One listen will tell you its Tony Iommi’s album, full of crushing riffs and crazy solos, but if Iommi is Sabbath’s MVP in 2013, then Osbourne is the one who the coach should pull off the field from time to time. His patchy, nasal voice has declined over the years and there are a couple of instances (on the opener, for instance) where his natural crazy charm and sheer uniqueness can’t elevate his contributions out of being a hindrance.

First single God Is Dead is big – no, make that BIG. Great Iommi riff, excellent rhythm section in Butler and drummer Brad Wilks of Rage Against The Machine fame, and a solid Osbourne delivery of some suitably arcane Butler lyrics.

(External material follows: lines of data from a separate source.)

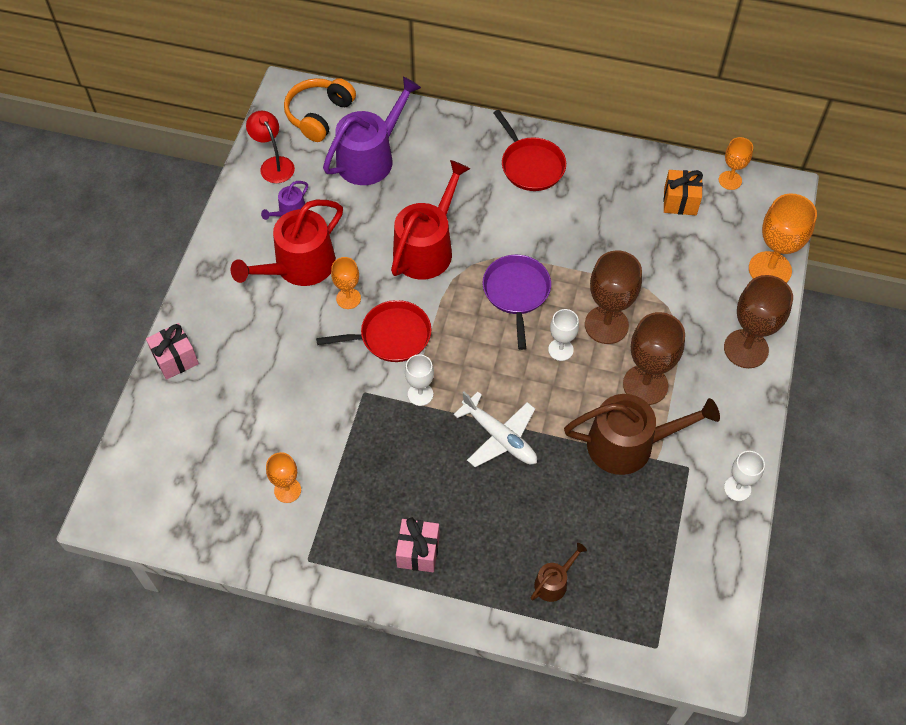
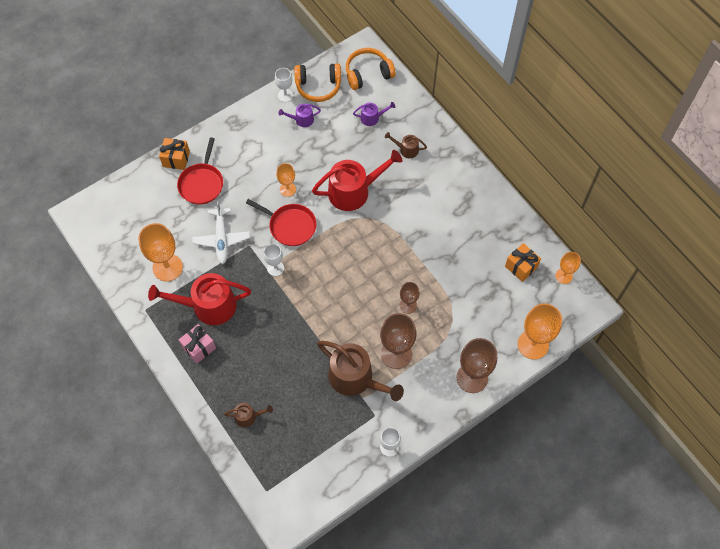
camera: 40 degrees right, 5 degrees up
(175, 359) = (176, 159): pink gift -> orange gift
(274, 164) = (318, 86): red lamp -> orange headphones
(287, 490) = (167, 267): orange goblet -> orange goblet, size x1.76
(299, 266) = (279, 153): red watering can -> red watering can (208, 306)
(370, 157) = (372, 118): purple watering can -> purple watering can, size x0.47
(442, 165) = (406, 149): none -> brown watering can
(499, 437) = (293, 321): white plane -> white plane (221, 239)
(516, 292) = (377, 251): purple pan -> none
(531, 165) = (456, 184): red pan -> red pan (202, 184)
(560, 350) = (370, 300): white goblet -> white goblet (285, 95)
(606, 325) = (408, 305): brown goblet -> brown goblet, size x0.57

Loner – at 5 minutes long, one of only three songs under seven minutes – is a little too stock-standard to stand out in this company while Zeitgeist (the shortest song here, at 4:38) successfully revisits the jazz-fusion bongoes-and-picked-guitars soundscape of Planet Caravan.

Age Of Reason’s riff gives the listener a personal line straight to the Gods of Metal, Live Forever could be off Sabbath Bloody Sabbath or Sabotage, and closers Damaged Soul and Dear Father showcase most of what is best about this band, and closing out the record with similar rain, thunder and chiming church bell as their debut opened with is a master stroke of cool.

All up, you’re unlikely to find a bunch of sixty-somethings producing as unapologetically heavy and enticing an album as 13, even with its imperfections. With Osbourne now going on the record hoping Bill Ward will be on board for their NEXT album, the future looks very promising indeed.